↓

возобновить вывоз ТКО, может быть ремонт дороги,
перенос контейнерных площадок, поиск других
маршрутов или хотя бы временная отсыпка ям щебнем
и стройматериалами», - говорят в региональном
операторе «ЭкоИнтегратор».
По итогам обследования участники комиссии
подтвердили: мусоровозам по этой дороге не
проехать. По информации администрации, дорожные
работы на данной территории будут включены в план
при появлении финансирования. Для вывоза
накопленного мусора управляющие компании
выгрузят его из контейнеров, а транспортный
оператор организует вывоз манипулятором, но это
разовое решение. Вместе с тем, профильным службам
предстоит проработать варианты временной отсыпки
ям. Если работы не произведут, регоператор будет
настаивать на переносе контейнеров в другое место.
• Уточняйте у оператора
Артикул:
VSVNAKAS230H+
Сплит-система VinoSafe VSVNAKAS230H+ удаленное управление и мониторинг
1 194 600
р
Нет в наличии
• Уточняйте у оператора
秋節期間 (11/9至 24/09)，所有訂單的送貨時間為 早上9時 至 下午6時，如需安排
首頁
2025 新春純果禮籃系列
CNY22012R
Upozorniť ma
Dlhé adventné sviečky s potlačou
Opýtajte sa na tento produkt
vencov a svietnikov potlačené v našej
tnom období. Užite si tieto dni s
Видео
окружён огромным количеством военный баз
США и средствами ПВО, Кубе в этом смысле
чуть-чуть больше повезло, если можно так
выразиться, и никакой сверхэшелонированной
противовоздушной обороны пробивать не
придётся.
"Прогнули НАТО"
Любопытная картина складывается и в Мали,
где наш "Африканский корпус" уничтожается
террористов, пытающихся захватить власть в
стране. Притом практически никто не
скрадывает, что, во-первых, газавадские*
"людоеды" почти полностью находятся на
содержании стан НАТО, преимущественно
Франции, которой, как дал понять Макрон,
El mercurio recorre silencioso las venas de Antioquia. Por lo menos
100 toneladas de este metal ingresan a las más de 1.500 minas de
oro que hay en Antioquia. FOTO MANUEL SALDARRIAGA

↑

◆ EXERCISE
Write out the records verbatim from the first line through the line containing "выгрузят его из контейнеров, а транспортный", including both of those lines.

◆ TASK ANSWER
возобновить вывоз ТКО, может быть ремонт дороги,
перенос контейнерных площадок, поиск других
маршрутов или хотя бы временная отсыпка ям щебнем
и стройматериалами», - говорят в региональном
операторе «ЭкоИнтегратор».
По итогам обследования участники комиссии
подтвердили: мусоровозам по этой дороге не
проехать. По информации администрации, дорожные
работы на данной территории будут включены в план
при появлении финансирования. Для вывоза
накопленного мусора управляющие компании
выгрузят его из контейнеров, а транспортный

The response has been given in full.